Adı geçen Müsteşarlık yazısında karara dayanak olarak Trafik Sigortası Yönetmeliğinin bir maddesi gösteriliyor. Bu madde metni şöyle: “Müsteşarlık, trafik sigortası prim tutarlarının; sigorta şirketlerinin mali bünyelerinin güçlendirilmesi, sektörde (bunun sigortacılık sektörü olduğu şüphesizdir) haksız rekabetin engellenmesi ve sigorta şirketlerinin sigorta yapmaktan kaçınmasının önlenmesi amaçlarıyla sigortacılık esasları çerçevesinde değiştirilmesini isteyebilir.”
Sormak lazım: Adı geçen yazı sigorta şirketlerinin bünyelerini güçlendiriyor mu? Sigortacılık sektöründe haksız rekabeti engelliyor mu? Sigorta şirketlerinin sigorta yapmaktan kaçınmasını önlüyor mu? Hepsi de hayır! Tam tersine prim tavanı; sigorta şirketlerinin mali bünyelerini zayıflatabilir, haksız rekabet yaratabilir ve sigorta şirketlerinin bazı çok riskli taşıtları sigorta yapmaktan kaçınmasına neden olabilir. Dolayısıyla bu yazının dayanağı sakat olup hukuki geçerliliği pek yoktur.
Basit bir yazı…
Devletin kural getirmesi, kanundan başlayıp daha alt düzeyli düzenlemelerle gerçekleşir. Bunların önemli bir kısmı da Resmi Gazetede yayımlanır. Burada ise hiçbir kategoriye girmeyen sade bir yazı var.
Bu yazıda otomobil değil taksi ifadesi kullanılarak özel otomobiller devre dışı bırakılmış. Peki, taksi dışındaki ticari otomobiller, örneğin A belgeli otomobiller niye yok? Tanımı farklı olan taksi dolmuşlar var mı bilmem.

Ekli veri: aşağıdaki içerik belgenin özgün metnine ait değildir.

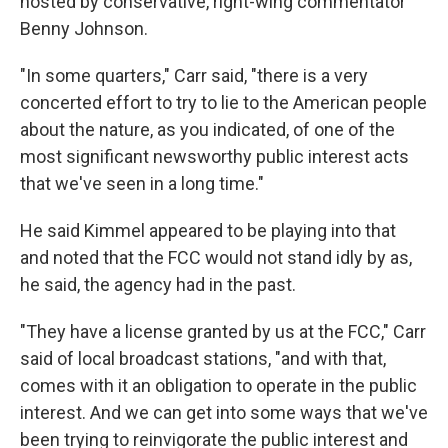
hosted by conservative, right-wing commentator
Benny Johnson.
"In some quarters," Carr said, "there is a very
concerted effort to try to lie to the American people
about the nature, as you indicated, of one of the
most significant newsworthy public interest acts
that we've seen in a long time."
He said Kimmel appeared to be playing into that
and noted that the FCC would not stand idly by as,
he said, the agency had in the past.
"They have a license granted by us at the FCC," Carr
said of local broadcast stations, "and with that,
comes with it an obligation to operate in the public
interest. And we can get into some ways that we've
been trying to reinvigorate the public interest and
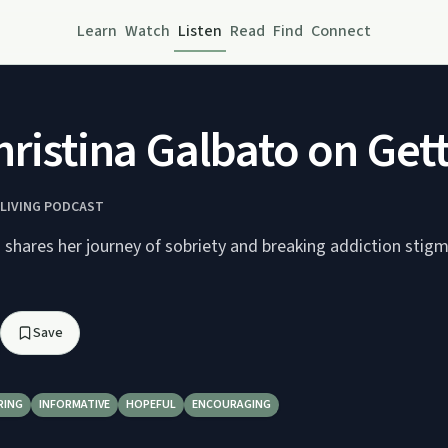
Learn
Watch
Listen
Read
Find
Connect
hristina Galbato on Get
LIVING PODCAST
 shares her journey of sobriety and breaking addiction stig
Save
RING
INFORMATIVE
HOPEFUL
ENCOURAGING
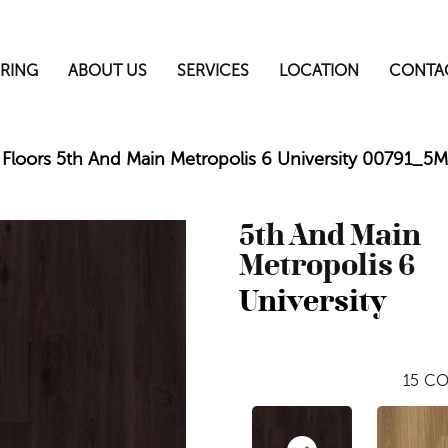
RING
ABOUT US
SERVICES
LOCATION
CONTA
Floors 5th And Main Metropolis 6 University 00791_5
5th And Main
Metropolis 6
University
15
CO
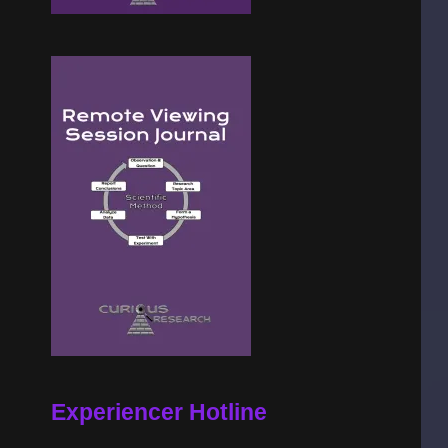
Experiencer Hotline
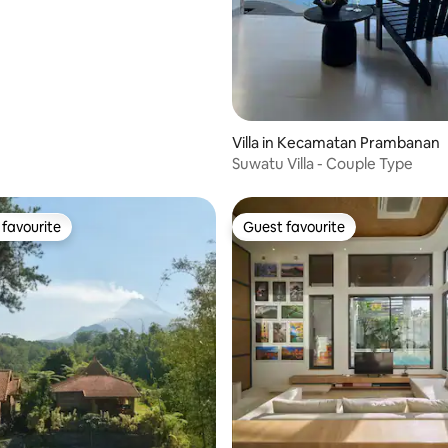
ating, 120 reviews
Villa in Kecamatan Prambanan
Suwatu Villa - Couple Type
favourite
Guest favourite
t favourite
Guest favourite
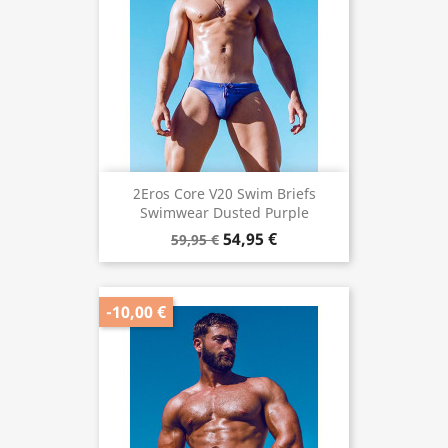
2Eros Core V20 Swim Briefs
Swimwear Dusted Purple
54,95 €
59,95 €
-10,00 €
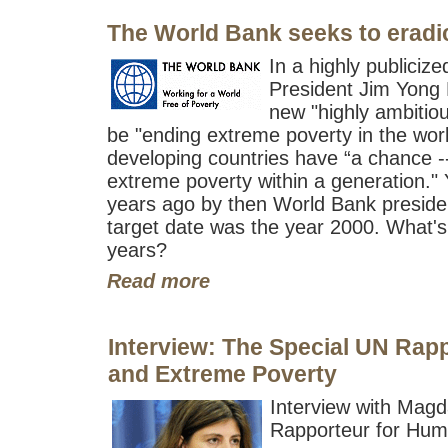
The World Bank seeks to eradic
In a highly publici
President Jim Yong 
new "highly ambitious
be "ending extreme poverty in the worl
developing countries have “a chance -- 
extreme poverty within a generation."
years ago by then World Bank presid
target date was the year 2000. What's
years?
Read more
Interview: The Special UN Rap
and Extreme Poverty
Interview with Mag
Rapporteur for Hum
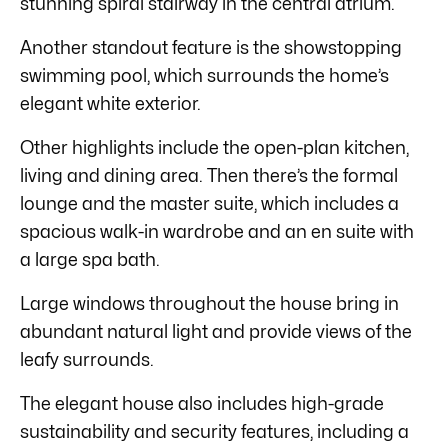
stunning spiral stairway in the central atrium.
Another standout feature is the showstopping
swimming pool, which surrounds the home’s
elegant white exterior.
Other highlights include the open-plan kitchen,
living and dining area. Then there’s the formal
lounge and the master suite, which includes a
spacious walk-in wardrobe and an en suite with
a large spa bath.
Large windows throughout the house bring in
abundant natural light and provide views of the
leafy surrounds.
The elegant house also includes high-grade
sustainability and security features, including a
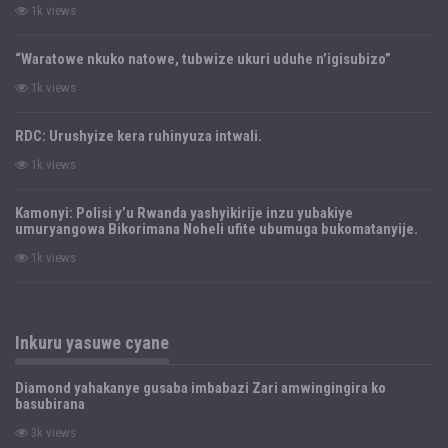
1k views
“Waratowe nkuko natowe, tubwize ukuri uduhe n’igisubizo”
1k views
RDC: Urushyize kera ruhinyuza intwali.
1k views
Kamonyi: Polisi y’u Rwanda yashyikirije inzu yubakiye
umuryangowa Bikorimana Noheli ufite ubumuga bukomatanyije.
1k views
Inkuru yasuwe cyane
Diamond yahakanye gusaba imbabazi Zari amwingingira ko
basubirana
3k views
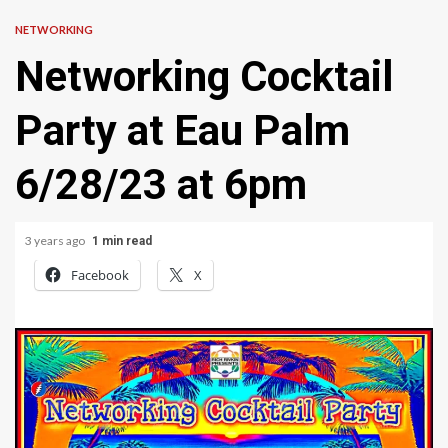
NETWORKING
Networking Cocktail
Party at Eau Palm
6/28/23 at 6pm
3 years ago
1 min read
Facebook
X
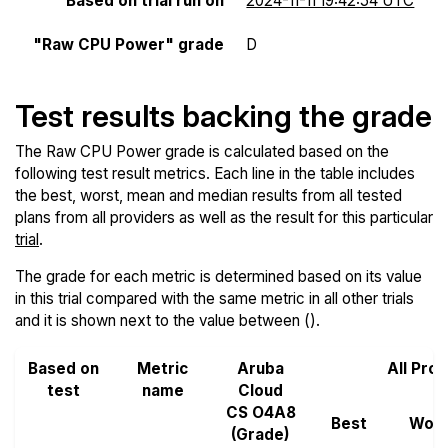
Based on trial run on
2024-11-11 19:42:54 UTC
"Raw CPU Power" grade
D
Test results backing the grade
The Raw CPU Power grade is calculated based on the
following test result metrics. Each line in the table includes
the best, worst, mean and median results from all tested
plans from all providers as well as the result for this particular
trial
.
The grade for each metric is determined based on its value
in this trial compared with the same metric in all other trials
and it is shown next to the value between ().
Based on
Metric
Aruba
All Pro
test
name
Cloud
CS O4A8
Best
Wors
(Grade)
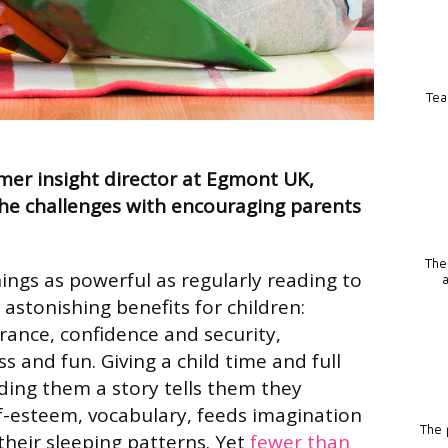
Tea
mer insight director at Egmont UK,
he challenges with encouraging parents
The
ings as powerful as regularly reading to
s astonishing benefits for children:
ance, confidence and security,
s and fun. Giving a child time and full
ing them a story tells them they
elf-esteem, vocabulary, feeds imagination
The p
heir sleeping patterns. Yet
fewer than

Bu arada taksi dışındaki araçların ticari olma zorunluluğundan söz edilmiyor. Acaba bunların ticari olmayanları da bu karardan faydalanacak mı? Kimse ticari olmayan kamyon-otobüs yok demesin. Çok sayıda ticari olmayan minibüs ve kamyonet bulunuyor. Yazıdaki ifadeye göre, bunların da bundan faydalanması gerekir.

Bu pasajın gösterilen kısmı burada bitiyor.